Computer vision experts gather at UCSC

By Tim Stephens

Computer vision researchers from industry and academia came together at UCSC this month for the 2003 Bay Area Vision Meeting. The meeting, held on June 11, was organized by Roberto Manduchi and Hai Tao, both assistant professors of computer engineering who are involved in computer vision research.

Photo of an eye

"It started as a branch of artificial intelligence, and it turned out to be a multifaceted and complex issue."

--Roberto Manduchi

Image courtesy of R. Manduchi

The field of computer vision aims to mimic human vision through automated analysis of images and video, using the output from a camera to recognize people and objects and track moving things.

Computer vision has applications in robotics, surveillance, remote sensing of the environment, and computer graphics.

"It started as a branch of artificial intelligence, and it turned out to be a multifaceted and complex issue," Manduchi said.

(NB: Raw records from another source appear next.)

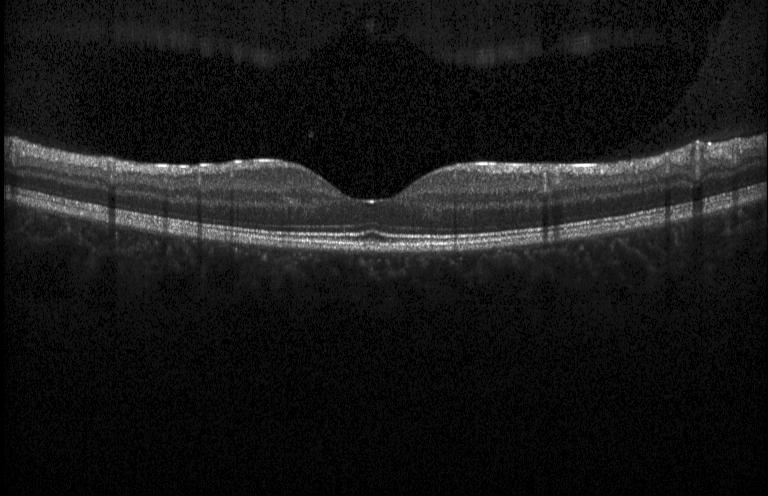
Retinal OCT cross-section showing no choroidal neovascularization, diabetic macular edema, or drusen.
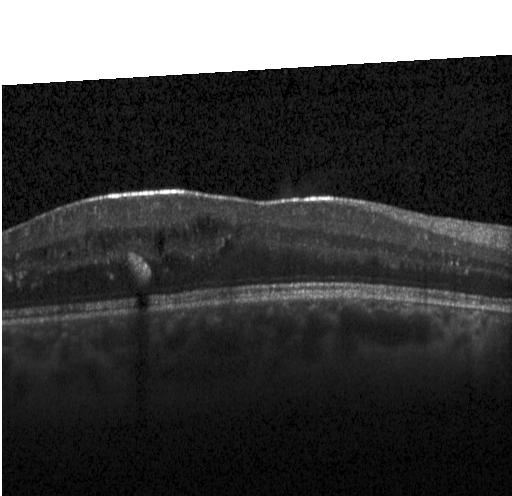

Dx: DME.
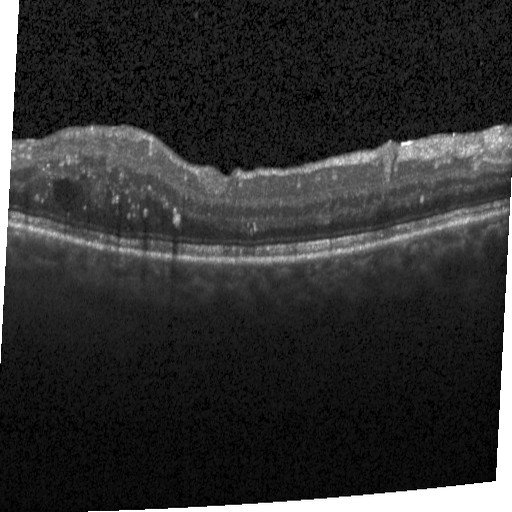 OCT B-scan showing diabetic macular edema (DME).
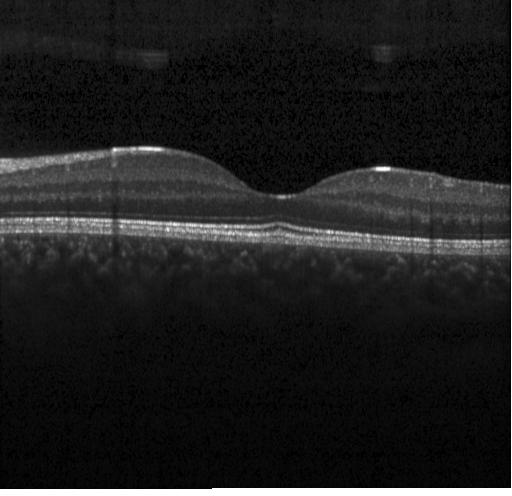 OCT B-scan — Dx: no evidence of choroidal neovascularization, diabetic macular edema, or drusen.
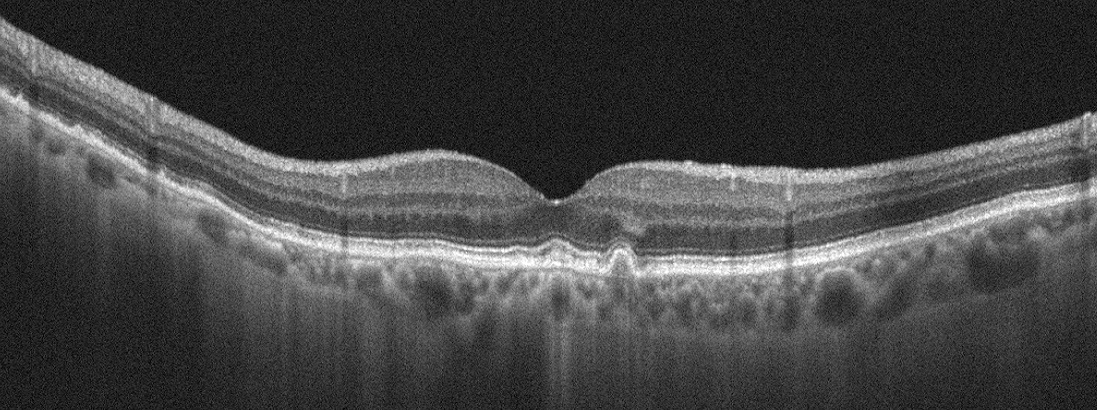 Optical coherence tomography B-scan; macular scan; instrument: Optovue Avanti RTVue XR.
This B-scan demonstrates age-related macular degeneration.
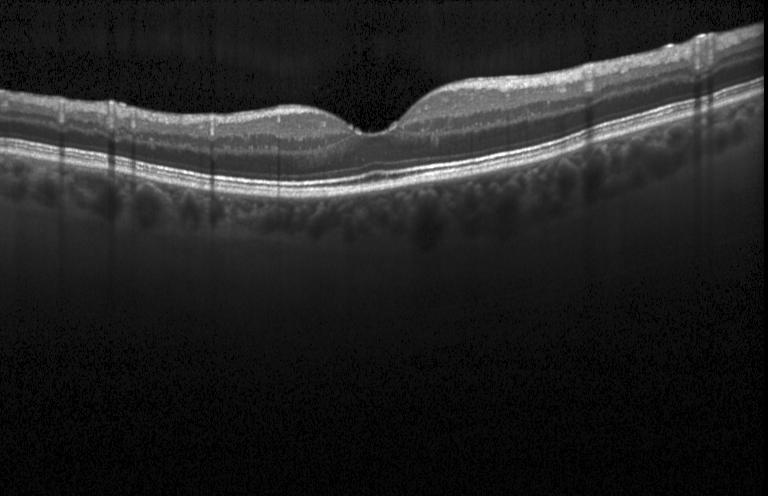

Dx: no evidence of CNV, DME, or drusen.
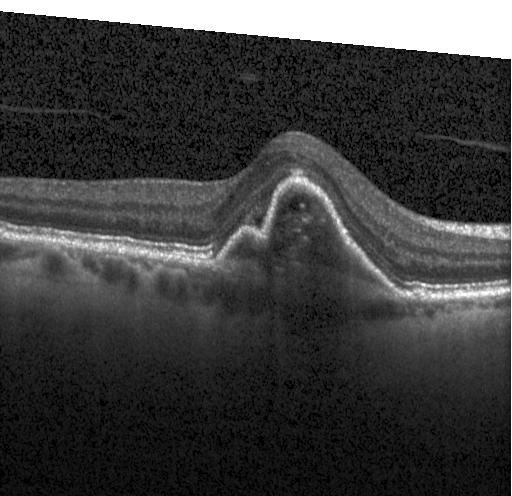

Impression: choroidal neovascularization (CNV).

Jitendra Malik, the Arthur J. Chick Professor of Electrical Engineering and Computer Science at UC Berkeley, began the meeting with an overview of the development of the field over the past 40 years and the current challenges facing researchers. He estimated that it would take scientists another 40 years to work out the major unsolved problems in the field.

"Vision is the result of billions of years of evolution, so we should expect it to take us some time to work it out," Malik said.

The daylong meeting included presentations by researchers from Honda Research Institute, HP Labs, IBM-Almaden Research Center, NEC Laboratories, and other industry research labs, as well as from NASA-Ames Research Center, UC Berkeley, and Washington University. Manduchi and Tao presented their recent work, as did Peyman Milanfar, an associate professor of electrical engineering who is also doing research in computer vision.

"It was the first meeting of this kind at UCSC," Manduchi said. "Mostly the aim is to familiarize all the people in the Bay Area who are working in the same field, and also to create connections between UC and industry researchers."

The meeting was sponsored by the Center for Information Technology Research in the Interest of Society (CITRIS), UCSC's Information Technologies Institute, and the Department of Computer Engineering. UCSC is a partner in CITRIS, which is based at UC Berkeley.